> **GIVEN RECORDS**

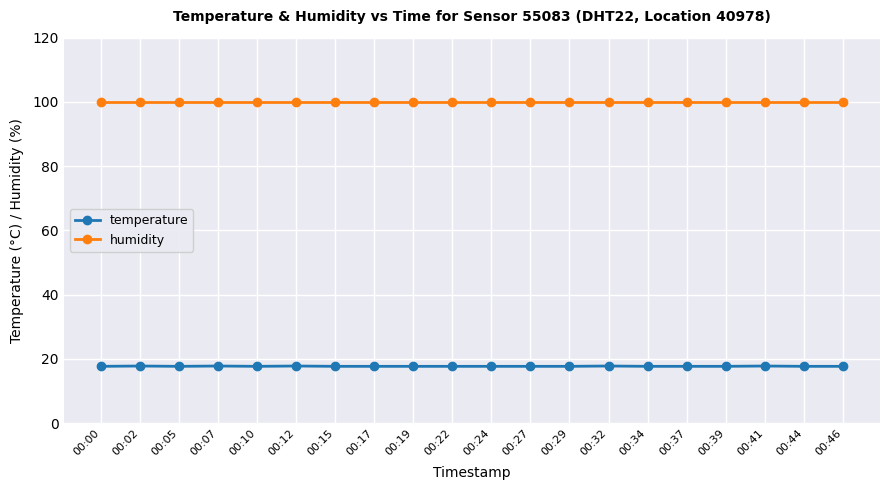

How many categories are shown in the chart?

20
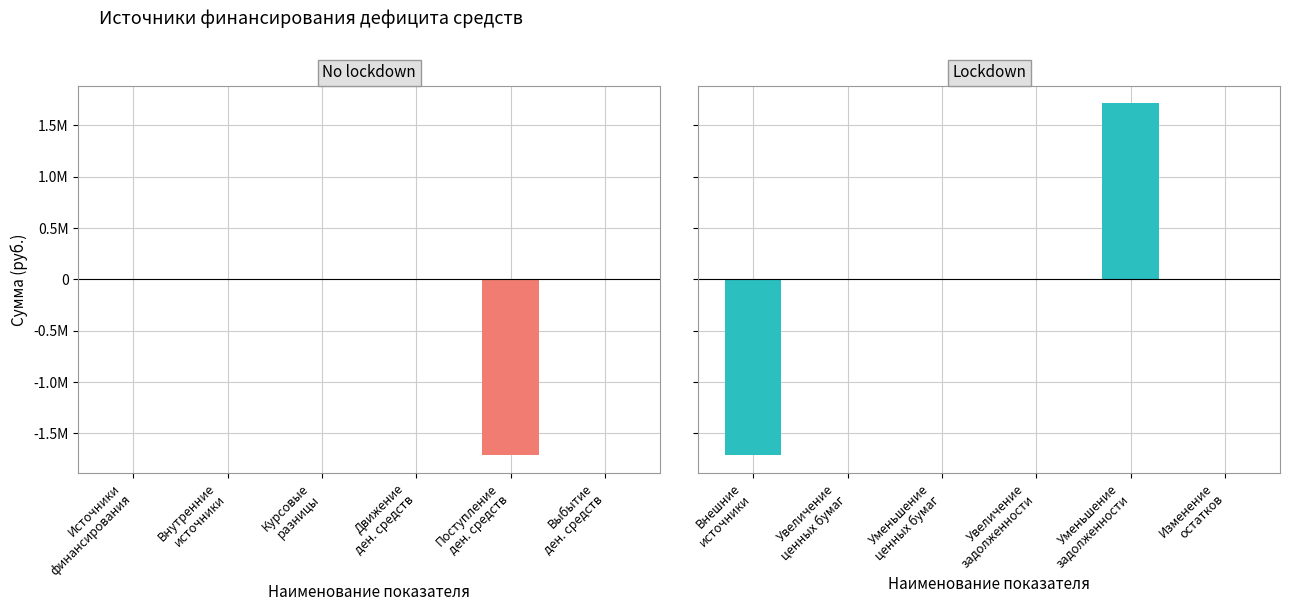

Count the number of categories in the chart.

6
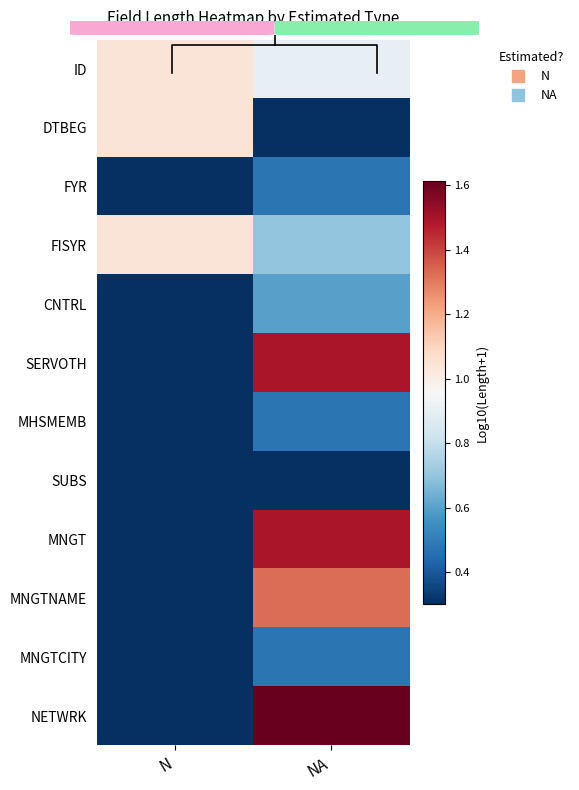

Which series has the widest spread of values?

NETWRK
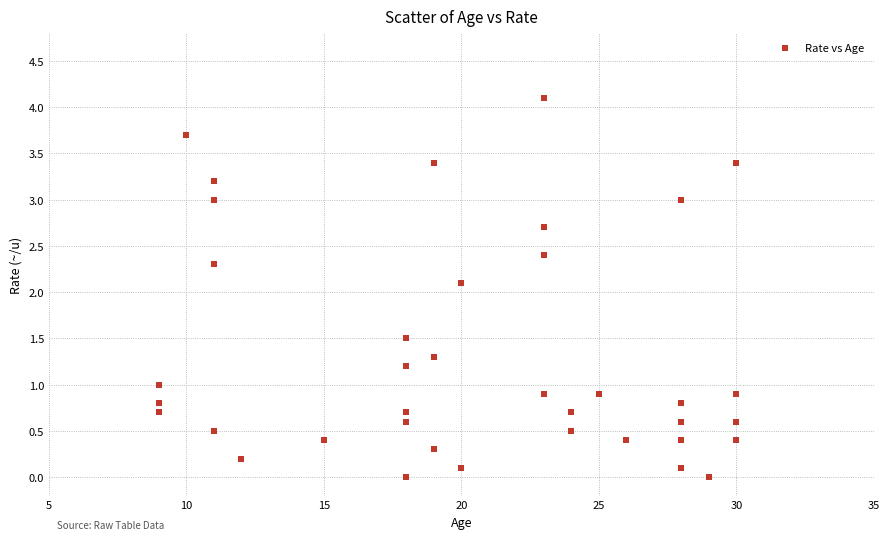

What Y value in the scatter plot is closest to 2?

2.1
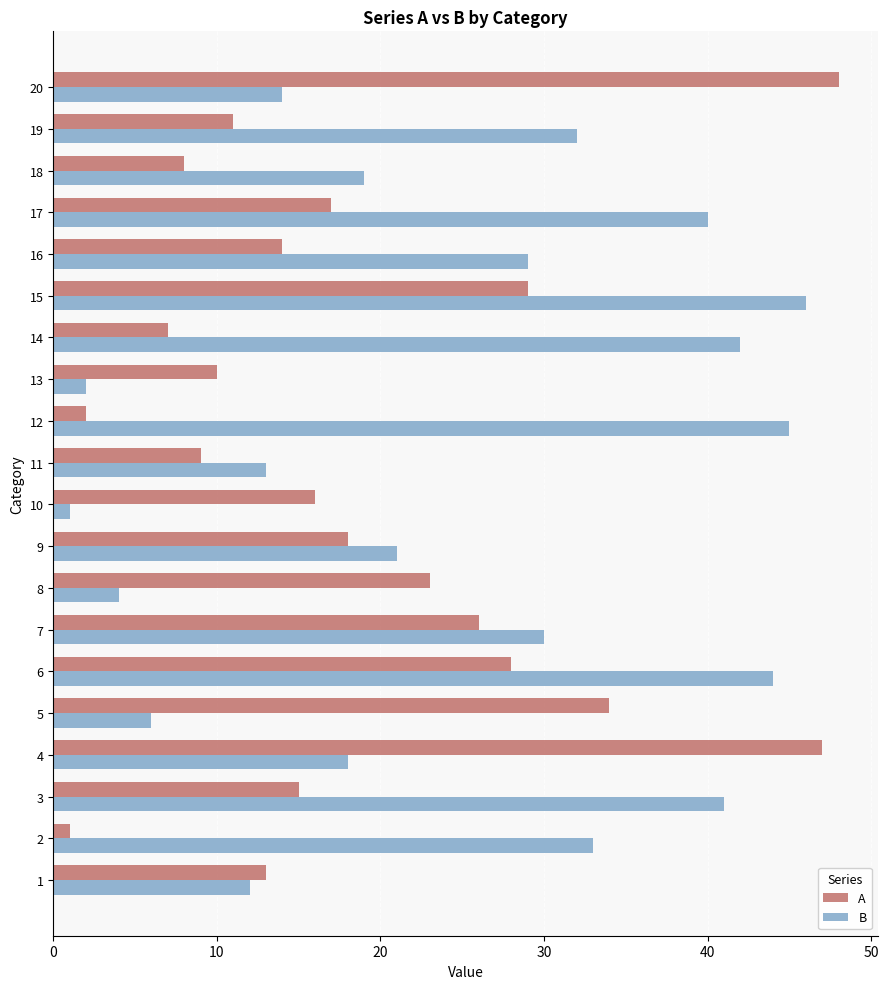

Count the number of categories in the chart.

20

> **WORK INSTRUCTION**
Please render the lines above as a Markdown table with two columns, No. for the row number and Line for the text, leaving out blank lines and pictures.

> **RESPONSE TO THE EXERCISE**
| No. | Line |
|---|---|
| 1 | How many categories are shown in the chart? |
| 2 | 20 |
| 3 | Count the number of categories in the chart. |
| 4 | 6 |
| 5 | Which series has the widest spread of values? |
| 6 | NETWRK |
| 7 | What Y value in the scatter plot is closest to 2? |
| 8 | 2.1 |
| 9 | Count the number of categories in the chart. |
| 10 | 20 |